My daughter wrote a song about her grandmother who has just gone into a care home after a time in hospital.
“I’m having trouble with the melody and it’s really annoying me,” she tells me.
“Send it to me and I’ll see if I have any ideas,” I say.
“What? Try and sing it and record that? You’ll probably have to replace your ears afterward,” she replies
It turns out that she has a lovely voice that I’ve not really heard before. Her song is about letting go of someone when they want to leave.
In the park, I bump into my sister and we catch up from a safe distance while the dogs run together.
“When people get to the end of their lives they don’t want to be separated from their families because a year in isolation might be a huge proportion of the time they have left,” she says.
Sometimes we take time away from ourselves and sometimes time is taken from us.
My son and his girlfriend, who is locked down with us, are sitting in the sun on the decking drinking tea and eating shortbread.
It still feels like a weekend when you’re still able to work.
“It’s annoying when the media is full of ideas for you to use up your time in lockdown.
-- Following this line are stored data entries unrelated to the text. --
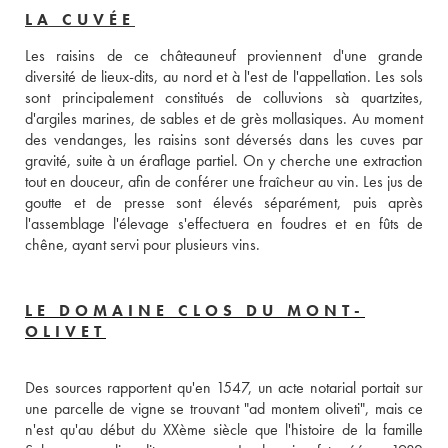
LA CUVÉE
Les raisins de ce châteauneuf proviennent d'une grande 
diversité de lieux-dits, au nord et à l'est de l'appellation. Les sols 
sont principalement constitués de colluvions sà quartzites, 
d'argiles marines, de sables et de grès mollasiques. Au moment 
des vendanges, les raisins sont déversés dans les cuves par 
gravité, suite à un éraflage partiel. On y cherche une extraction 
tout en douceur, afin de conférer une fraîcheur au vin. Les jus de 
goutte et de presse sont élevés séparément, puis après 
l'assemblage l'élevage s'effectuera en foudres et en fûts de 
chêne, ayant servi pour plusieurs vins. 
LE DOMAINE CLOS DU MONT-
OLIVET
Des sources rapportent qu'en 1547, un acte notarial portait sur 
une parcelle de vigne se trouvant "ad montem oliveti", mais ce 
n'est qu'au début du XXème siècle que l'histoire de la famille 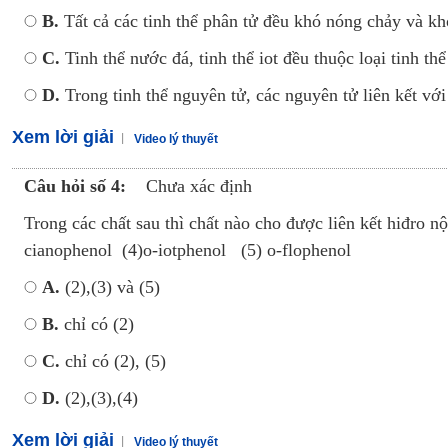
B.
Tất cả các tinh thể phân tử đều khó nóng chảy và kh
C.
Tinh thể nước đá, tinh thể iot đều thuộc loại tinh th
D.
Trong tinh thể nguyên tử, các nguyên tử liên kết với
Xem lời giải
Video lý thuyết
Câu hỏi số 4:
Chưa xác định
Trong các chất sau thì chất nào cho được liên kết hiđro n
cianophenol (4)o-iotphenol (5) o-flophenol
A.
(2),(3) và (5)
B.
chỉ có (2)
C.
chỉ có (2), (5)
D.
(2),(3),(4)
Xem lời giải
Video lý thuyết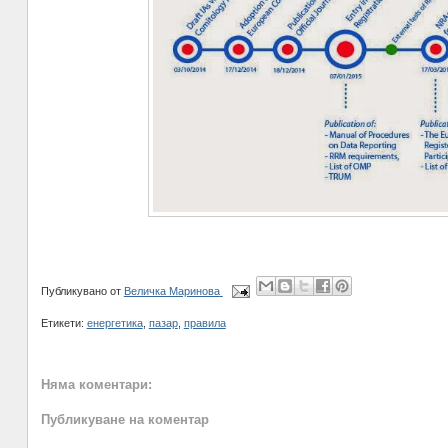
Публикувано от
Величка Маринова
Етикети:
енергетика
,
пазар
,
правила
Няма коментари:
Публикуване на коментар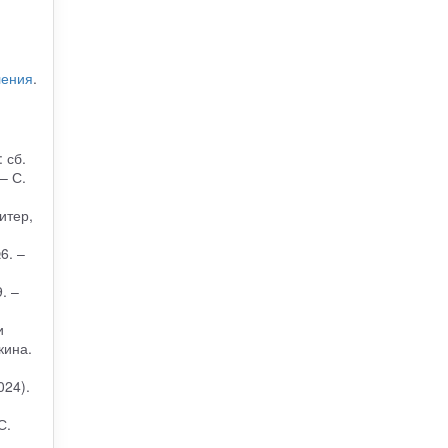
ления
.
 сб.
– С.
итер,
6. –
. –
и
кина.
024).
С.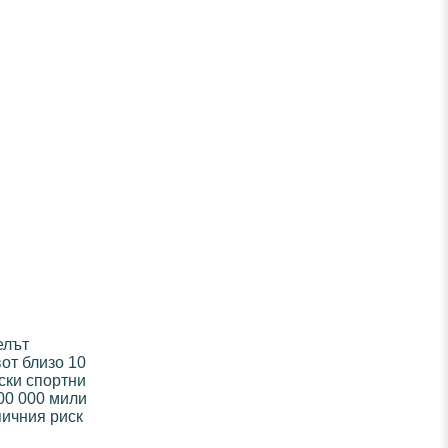
елът
от близо 10
ски спортни
100 000 мили
пичния риск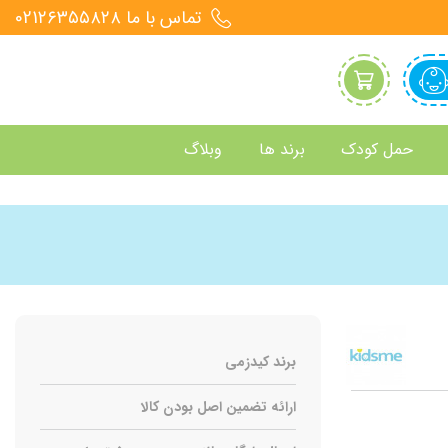
تماس با ما 021۲۶۳۵۵۸۲۸
حمل کودک
برند ها
وبلاگ
برند کیدزمی
ارائه تضمین اصل بودن کالا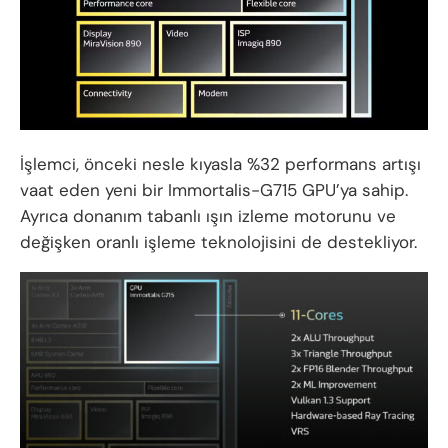
İşlemci, önceki nesle kıyasla %32 performans artışı
vaat eden yeni bir Immortalis-G715 GPU’ya sahip.
Ayrıca donanım tabanlı ışın izleme motorunu ve
değişken oranlı işleme teknolojisini de destekliyor.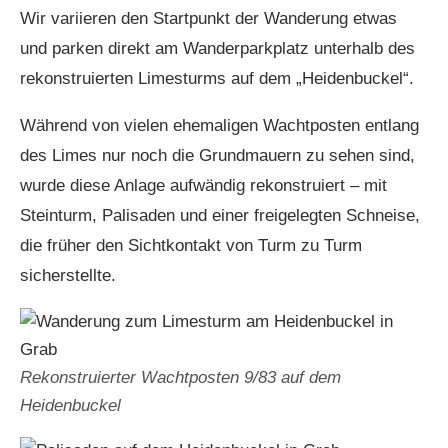
Wir variieren den Startpunkt der Wanderung etwas
und parken direkt am Wanderparkplatz unterhalb des
rekonstruierten Limesturms auf dem „Heidenbuckel“.
Während von vielen ehemaligen Wachtposten entlang
des Limes nur noch die Grundmauern zu sehen sind,
wurde diese Anlage aufwändig rekonstruiert – mit
Steinturm, Palisaden und einer freigelegten Schneise,
die früher den Sichtkontakt von Turm zu Turm
sicherstellte.
Rekonstruierter Wachtposten 9/83 auf dem
Heidenbuckel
I don’t feel as if I have any more available than usual.” I say, reading an article about a man climbing the equivalent of Everest by going up and down his own stairs.
I feel grateful that I’m occupied, but I think about my daughter and how she has seemed low in the past few days.
Today I’m going to ask her to help me plant the climbing beans and make some almond cookies so that she doesn’t have to wait around for the toot of a horn that may not come.